Czaplinski Adam, Yen Albert A, Simpson Ericka P, Appel Stanley H
Department of Neurology, University of Basel, Basel, Switzerland.
Muscle Nerve. 2006 Dec;34(6):702-8. doi: 10.1002/mus.20658.
The aim of this study was to determine the predictors of disease progression in a group of 832 patients with the diagnosis of definite or probable amyotrophic lateral sclerosis (ALS). Disease progression was defined as the time to 20-point change in Appel ALS (AALS) score. The effects of individual prognostic factors on disease progression were assessed with the Kaplan-Meier life-table method. In addition, the prognostic value of each factor was estimated using both univariate and multivariate Cox proportional hazard analyses. The median time to a 20-point change in AALS score in our patient population was 9 months.
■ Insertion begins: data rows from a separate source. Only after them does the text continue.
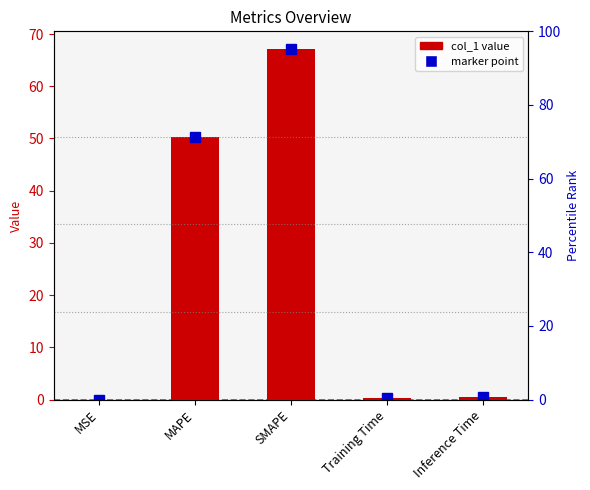

Reading left to right, transcribe all the data shown in this chart.

MSE=0.0	MAPE=50.3	SMAPE=67.2	Training Time=0.4	Inference Time=0.4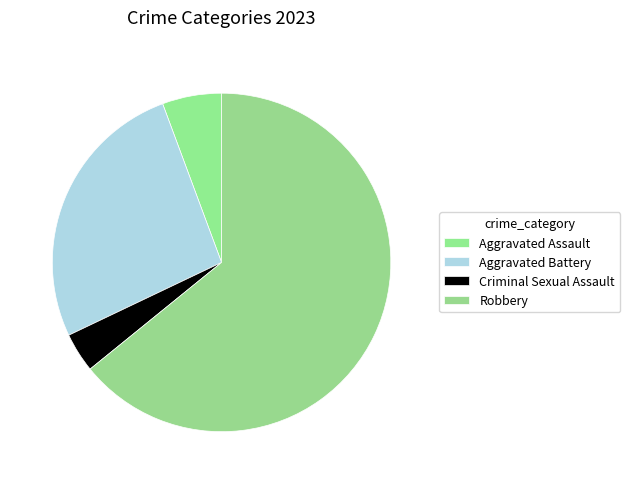

To the nearest percent, what is the average slice percentage?

25%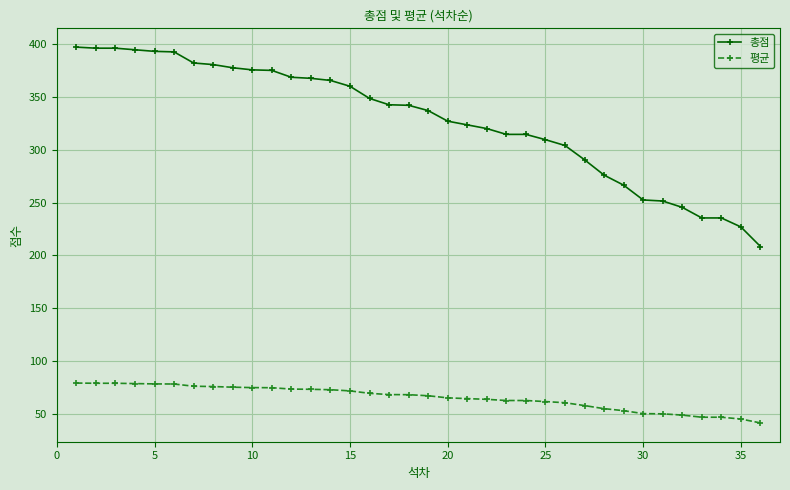

What is the difference between the second highest and second lowest values in the 평균 series?

33.8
Age, site of symptom onset, time between first symptom and first examination, total AALS score at first examination, and AALS preslope (rate of disease progression between first symptom and first examination) were significant and independent covariates of disease progression in our population. Identification of predictors of disease progression will facilitate better design of therapeutic trials, permitting the use of disease progression as a primary endpoint and improving baseline stratification of patient populations.
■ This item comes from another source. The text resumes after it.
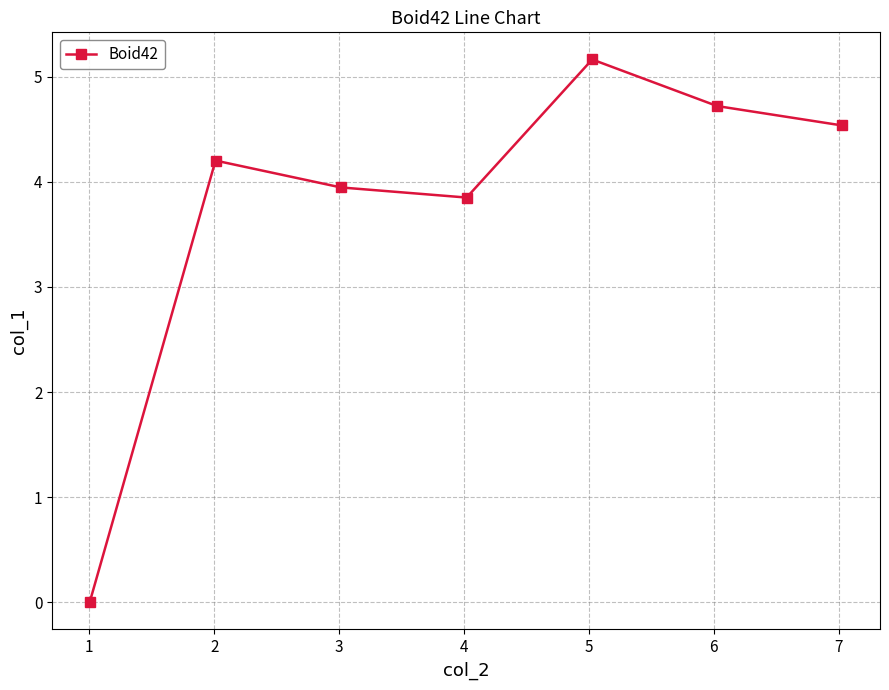

What is the value of the 3rd point from the left?

3.9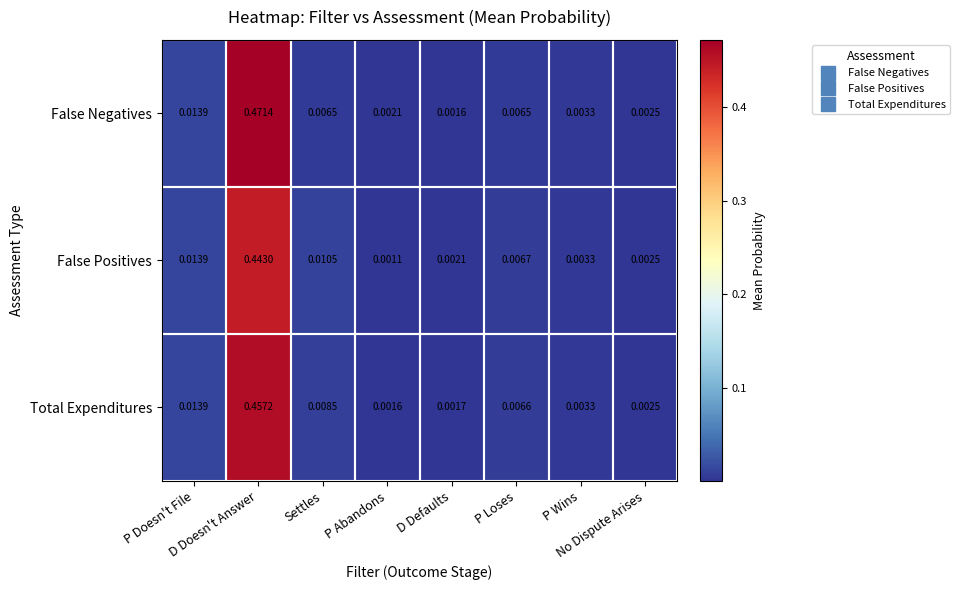

Which series has the widest spread of values?

False Negatives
本研究的目的是确定一组832例确诊或疑似肌萎缩侧索硬化症(ALS)患者疾病进展的预测因素。疾病进展定义为阿佩尔ALS(AALS)评分变化20分所需的时间。采用Kaplan-Meier生存表法评估个体预后因素对疾病进展的影响。此外,使用单变量和多变量Cox比例风险分析估计每个因素的预后价值。在我们的患者群体中,AALS评分变化20分的中位时间为9个月。年龄、症状起始部位、首次症状出现至首次检查的时间、首次检查时的总AALS评分以及AALS斜率前值(首次症状出现至首次检查之间的疾病进展率)是我们群体中疾病进展的显著且独立的协变量。识别疾病进展的预测因素将有助于更好地设计治疗试验,允许将疾病进展用作主要终点,并改善患者群体的基线分层。